Excerpts from a dataset:
══════

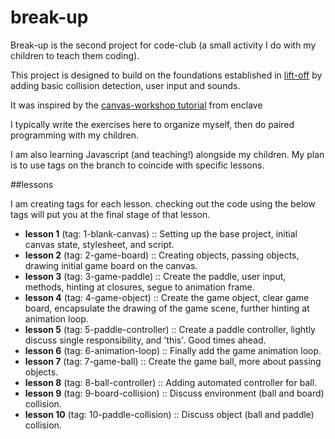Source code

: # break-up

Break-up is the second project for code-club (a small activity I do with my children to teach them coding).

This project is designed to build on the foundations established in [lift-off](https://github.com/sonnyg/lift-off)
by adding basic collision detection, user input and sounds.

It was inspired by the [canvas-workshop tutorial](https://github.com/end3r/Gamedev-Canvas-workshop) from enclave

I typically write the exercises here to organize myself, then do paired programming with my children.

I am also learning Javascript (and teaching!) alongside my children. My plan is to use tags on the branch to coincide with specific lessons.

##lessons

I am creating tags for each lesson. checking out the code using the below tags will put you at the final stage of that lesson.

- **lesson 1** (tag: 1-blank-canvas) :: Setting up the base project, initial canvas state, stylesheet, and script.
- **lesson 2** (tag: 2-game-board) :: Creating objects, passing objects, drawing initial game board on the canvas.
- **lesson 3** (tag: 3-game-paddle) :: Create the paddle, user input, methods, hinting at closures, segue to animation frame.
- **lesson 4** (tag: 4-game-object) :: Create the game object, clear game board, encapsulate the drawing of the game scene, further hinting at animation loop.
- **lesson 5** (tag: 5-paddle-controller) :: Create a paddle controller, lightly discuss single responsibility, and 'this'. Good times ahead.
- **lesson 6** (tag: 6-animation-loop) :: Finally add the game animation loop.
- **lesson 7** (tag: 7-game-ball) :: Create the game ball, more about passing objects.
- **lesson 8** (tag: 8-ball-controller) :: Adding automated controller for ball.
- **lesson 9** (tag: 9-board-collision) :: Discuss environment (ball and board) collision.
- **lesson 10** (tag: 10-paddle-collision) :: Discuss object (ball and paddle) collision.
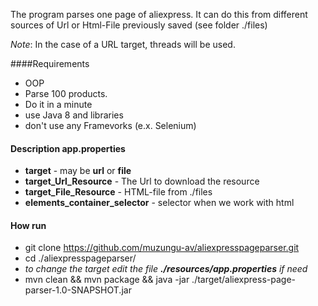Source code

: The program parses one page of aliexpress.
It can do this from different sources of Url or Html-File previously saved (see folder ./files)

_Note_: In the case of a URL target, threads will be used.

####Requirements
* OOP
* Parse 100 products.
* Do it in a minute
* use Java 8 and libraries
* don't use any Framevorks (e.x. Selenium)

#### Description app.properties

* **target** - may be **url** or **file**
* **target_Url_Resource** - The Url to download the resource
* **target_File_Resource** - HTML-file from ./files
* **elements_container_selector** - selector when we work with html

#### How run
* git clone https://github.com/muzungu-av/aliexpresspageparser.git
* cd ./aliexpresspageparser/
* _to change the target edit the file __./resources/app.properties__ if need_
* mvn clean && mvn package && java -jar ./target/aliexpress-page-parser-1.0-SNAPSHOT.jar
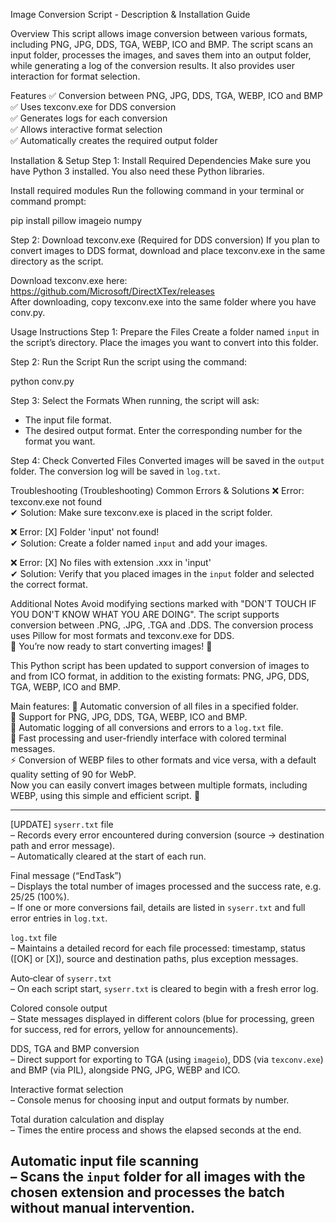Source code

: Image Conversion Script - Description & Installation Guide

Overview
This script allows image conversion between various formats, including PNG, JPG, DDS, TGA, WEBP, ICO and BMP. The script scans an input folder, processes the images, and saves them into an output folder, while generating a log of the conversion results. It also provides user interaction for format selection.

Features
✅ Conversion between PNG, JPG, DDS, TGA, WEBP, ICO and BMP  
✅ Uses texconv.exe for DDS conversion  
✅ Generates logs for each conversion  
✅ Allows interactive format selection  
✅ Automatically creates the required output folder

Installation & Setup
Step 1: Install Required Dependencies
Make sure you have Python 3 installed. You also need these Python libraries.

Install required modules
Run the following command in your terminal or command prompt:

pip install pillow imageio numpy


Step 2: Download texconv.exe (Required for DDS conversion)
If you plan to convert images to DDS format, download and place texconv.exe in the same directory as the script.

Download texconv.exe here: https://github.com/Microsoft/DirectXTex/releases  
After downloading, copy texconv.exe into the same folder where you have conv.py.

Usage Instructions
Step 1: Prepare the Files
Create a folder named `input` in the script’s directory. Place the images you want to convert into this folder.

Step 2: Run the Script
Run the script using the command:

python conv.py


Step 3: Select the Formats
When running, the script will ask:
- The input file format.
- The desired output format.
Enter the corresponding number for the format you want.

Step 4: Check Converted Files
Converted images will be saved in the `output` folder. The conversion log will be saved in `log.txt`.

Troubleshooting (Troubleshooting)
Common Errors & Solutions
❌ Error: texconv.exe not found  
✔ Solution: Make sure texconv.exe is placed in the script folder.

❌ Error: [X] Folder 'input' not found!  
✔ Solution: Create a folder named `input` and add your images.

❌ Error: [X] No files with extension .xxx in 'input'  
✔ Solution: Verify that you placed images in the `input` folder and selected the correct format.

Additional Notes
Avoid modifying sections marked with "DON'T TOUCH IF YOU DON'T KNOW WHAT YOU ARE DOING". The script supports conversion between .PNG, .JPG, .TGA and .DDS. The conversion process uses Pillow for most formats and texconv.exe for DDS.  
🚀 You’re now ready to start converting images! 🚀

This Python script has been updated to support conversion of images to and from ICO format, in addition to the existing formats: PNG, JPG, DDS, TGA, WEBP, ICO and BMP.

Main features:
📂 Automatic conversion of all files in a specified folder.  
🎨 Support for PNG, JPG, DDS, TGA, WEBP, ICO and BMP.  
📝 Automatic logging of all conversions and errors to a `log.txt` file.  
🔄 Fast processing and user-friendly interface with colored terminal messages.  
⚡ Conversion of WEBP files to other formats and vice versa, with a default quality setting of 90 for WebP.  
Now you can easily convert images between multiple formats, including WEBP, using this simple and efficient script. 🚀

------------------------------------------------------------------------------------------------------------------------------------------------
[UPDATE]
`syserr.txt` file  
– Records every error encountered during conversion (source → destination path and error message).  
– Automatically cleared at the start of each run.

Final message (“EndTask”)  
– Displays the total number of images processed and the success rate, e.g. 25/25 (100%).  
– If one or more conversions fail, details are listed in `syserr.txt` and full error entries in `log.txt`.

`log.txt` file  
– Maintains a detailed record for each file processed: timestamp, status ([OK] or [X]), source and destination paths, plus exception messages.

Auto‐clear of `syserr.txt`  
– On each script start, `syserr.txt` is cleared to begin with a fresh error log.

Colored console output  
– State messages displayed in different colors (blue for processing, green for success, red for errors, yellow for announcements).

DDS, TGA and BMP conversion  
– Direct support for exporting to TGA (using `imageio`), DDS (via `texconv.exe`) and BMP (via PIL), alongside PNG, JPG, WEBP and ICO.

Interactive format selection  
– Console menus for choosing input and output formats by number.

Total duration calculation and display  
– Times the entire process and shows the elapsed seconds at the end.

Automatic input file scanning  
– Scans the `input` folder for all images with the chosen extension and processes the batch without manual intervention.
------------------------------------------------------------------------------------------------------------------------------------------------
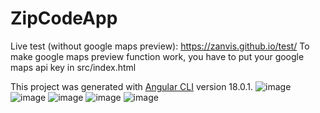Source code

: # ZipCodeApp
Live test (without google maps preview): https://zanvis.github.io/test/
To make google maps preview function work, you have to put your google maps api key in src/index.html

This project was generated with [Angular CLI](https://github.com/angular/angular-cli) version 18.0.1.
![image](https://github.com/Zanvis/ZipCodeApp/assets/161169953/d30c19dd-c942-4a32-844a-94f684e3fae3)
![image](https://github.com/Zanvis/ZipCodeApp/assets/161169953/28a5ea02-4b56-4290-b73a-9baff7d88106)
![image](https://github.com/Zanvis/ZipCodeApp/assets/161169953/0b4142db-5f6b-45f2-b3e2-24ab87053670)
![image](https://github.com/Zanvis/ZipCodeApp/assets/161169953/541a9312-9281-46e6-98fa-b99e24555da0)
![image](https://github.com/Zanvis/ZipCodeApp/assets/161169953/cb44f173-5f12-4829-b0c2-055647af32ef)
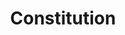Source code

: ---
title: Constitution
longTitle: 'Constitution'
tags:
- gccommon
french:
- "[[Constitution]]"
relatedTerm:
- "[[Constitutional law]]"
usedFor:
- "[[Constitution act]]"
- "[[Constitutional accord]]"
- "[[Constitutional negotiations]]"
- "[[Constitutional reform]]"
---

══════

- **Assigned task**: Return the records exactly. Don't carry the pictures over.

- **Reply to the exercise**:
Source code

: # break-up

Break-up is the second project for code-club (a small activity I do with my children to teach them coding).

This project is designed to build on the foundations established in [lift-off](https://github.com/sonnyg/lift-off)
by adding basic collision detection, user input and sounds.

It was inspired by the [canvas-workshop tutorial](https://github.com/end3r/Gamedev-Canvas-workshop) from enclave

I typically write the exercises here to organize myself, then do paired programming with my children.

I am also learning Javascript (and teaching!) alongside my children. My plan is to use tags on the branch to coincide with specific lessons.

##lessons

I am creating tags for each lesson. checking out the code using the below tags will put you at the final stage of that lesson.

- **lesson 1** (tag: 1-blank-canvas) :: Setting up the base project, initial canvas state, stylesheet, and script.
- **lesson 2** (tag: 2-game-board) :: Creating objects, passing objects, drawing initial game board on the canvas.
- **lesson 3** (tag: 3-game-paddle) :: Create the paddle, user input, methods, hinting at closures, segue to animation frame.
- **lesson 4** (tag: 4-game-object) :: Create the game object, clear game board, encapsulate the drawing of the game scene, further hinting at animation loop.
- **lesson 5** (tag: 5-paddle-controller) :: Create a paddle controller, lightly discuss single responsibility, and 'this'. Good times ahead.
- **lesson 6** (tag: 6-animation-loop) :: Finally add the game animation loop.
- **lesson 7** (tag: 7-game-ball) :: Create the game ball, more about passing objects.
- **lesson 8** (tag: 8-ball-controller) :: Adding automated controller for ball.
- **lesson 9** (tag: 9-board-collision) :: Discuss environment (ball and board) collision.
- **lesson 10** (tag: 10-paddle-collision) :: Discuss object (ball and paddle) collision.
Source code

: The program parses one page of aliexpress.
It can do this from different sources of Url or Html-File previously saved (see folder ./files)

_Note_: In the case of a URL target, threads will be used.

####Requirements
* OOP
* Parse 100 products.
* Do it in a minute
* use Java 8 and libraries
* don't use any Framevorks (e.x. Selenium)

#### Description app.properties

* **target** - may be **url** or **file**
* **target_Url_Resource** - The Url to download the resource
* **target_File_Resource** - HTML-file from ./files
* **elements_container_selector** - selector when we work with html

#### How run
* git clone https://github.com/muzungu-av/aliexpresspageparser.git
* cd ./aliexpresspageparser/
* _to change the target edit the file __./resources/app.properties__ if need_
* mvn clean && mvn package && java -jar ./target/aliexpress-page-parser-1.0-SNAPSHOT.jar
Source code

: Image Conversion Script - Description & Installation Guide

Overview
This script allows image conversion between various formats, including PNG, JPG, DDS, TGA, WEBP, ICO and BMP. The script scans an input folder, processes the images, and saves them into an output folder, while generating a log of the conversion results. It also provides user interaction for format selection.

Features
✅ Conversion between PNG, JPG, DDS, TGA, WEBP, ICO and BMP  
✅ Uses texconv.exe for DDS conversion  
✅ Generates logs for each conversion  
✅ Allows interactive format selection  
✅ Automatically creates the required output folder

Installation & Setup
Step 1: Install Required Dependencies
Make sure you have Python 3 installed. You also need these Python libraries.

Install required modules
Run the following command in your terminal or command prompt:

pip install pillow imageio numpy


Step 2: Download texconv.exe (Required for DDS conversion)
If you plan to convert images to DDS format, download and place texconv.exe in the same directory as the script.

Download texconv.exe here: https://github.com/Microsoft/DirectXTex/releases  
After downloading, copy texconv.exe into the same folder where you have conv.py.

Usage Instructions
Step 1: Prepare the Files
Create a folder named `input` in the script’s directory. Place the images you want to convert into this folder.

Step 2: Run the Script
Run the script using the command:

python conv.py


Step 3: Select the Formats
When running, the script will ask:
- The input file format.
- The desired output format.
Enter the corresponding number for the format you want.

Step 4: Check Converted Files
Converted images will be saved in the `output` folder. The conversion log will be saved in `log.txt`.

Troubleshooting (Troubleshooting)
Common Errors & Solutions
❌ Error: texconv.exe not found  
✔ Solution: Make sure texconv.exe is placed in the script folder.

❌ Error: [X] Folder 'input' not found!  
✔ Solution: Create a folder named `input` and add your images.

❌ Error: [X] No files with extension .xxx in 'input'  
✔ Solution: Verify that you placed images in the `input` folder and selected the correct format.

Additional Notes
Avoid modifying sections marked with "DON'T TOUCH IF YOU DON'T KNOW WHAT YOU ARE DOING". The script supports conversion between .PNG, .JPG, .TGA and .DDS. The conversion process uses Pillow for most formats and texconv.exe for DDS.  
🚀 You’re now ready to start converting images! 🚀

This Python script has been updated to support conversion of images to and from ICO format, in addition to the existing formats: PNG, JPG, DDS, TGA, WEBP, ICO and BMP.

Main features:
📂 Automatic conversion of all files in a specified folder.  
🎨 Support for PNG, JPG, DDS, TGA, WEBP, ICO and BMP.  
📝 Automatic logging of all conversions and errors to a `log.txt` file.  
🔄 Fast processing and user-friendly interface with colored terminal messages.  
⚡ Conversion of WEBP files to other formats and vice versa, with a default quality setting of 90 for WebP.  
Now you can easily convert images between multiple formats, including WEBP, using this simple and efficient script. 🚀

------------------------------------------------------------------------------------------------------------------------------------------------
[UPDATE]
`syserr.txt` file  
– Records every error encountered during conversion (source → destination path and error message).  
– Automatically cleared at the start of each run.

Final message (“EndTask”)  
– Displays the total number of images processed and the success rate, e.g. 25/25 (100%).  
– If one or more conversions fail, details are listed in `syserr.txt` and full error entries in `log.txt`.

`log.txt` file  
– Maintains a detailed record for each file processed: timestamp, status ([OK] or [X]), source and destination paths, plus exception messages.

Auto‐clear of `syserr.txt`  
– On each script start, `syserr.txt` is cleared to begin with a fresh error log.

Colored console output  
– State messages displayed in different colors (blue for processing, green for success, red for errors, yellow for announcements).

DDS, TGA and BMP conversion  
– Direct support for exporting to TGA (using `imageio`), DDS (via `texconv.exe`) and BMP (via PIL), alongside PNG, JPG, WEBP and ICO.

Interactive format selection  
– Console menus for choosing input and output formats by number.

Total duration calculation and display  
– Times the entire process and shows the elapsed seconds at the end.

Automatic input file scanning  
– Scans the `input` folder for all images with the chosen extension and processes the batch without manual intervention.
------------------------------------------------------------------------------------------------------------------------------------------------
Source code

: # ZipCodeApp
Live test (without google maps preview): https://zanvis.github.io/test/
To make google maps preview function work, you have to put your google maps api key in src/index.html

This project was generated with [Angular CLI](https://github.com/angular/angular-cli) version 18.0.1.
![image](https://github.com/Zanvis/ZipCodeApp/assets/161169953/d30c19dd-c942-4a32-844a-94f684e3fae3)
![image](https://github.com/Zanvis/ZipCodeApp/assets/161169953/28a5ea02-4b56-4290-b73a-9baff7d88106)
![image](https://github.com/Zanvis/ZipCodeApp/assets/161169953/0b4142db-5f6b-45f2-b3e2-24ab87053670)
![image](https://github.com/Zanvis/ZipCodeApp/assets/161169953/541a9312-9281-46e6-98fa-b99e24555da0)
![image](https://github.com/Zanvis/ZipCodeApp/assets/161169953/cb44f173-5f12-4829-b0c2-055647af32ef)
Source code

: ---
title: Constitution
longTitle: 'Constitution'
tags:
- gccommon
french:
- "[[Constitution]]"
relatedTerm:
- "[[Constitutional law]]"
usedFor:
- "[[Constitution act]]"
- "[[Constitutional accord]]"
- "[[Constitutional negotiations]]"
- "[[Constitutional reform]]"
---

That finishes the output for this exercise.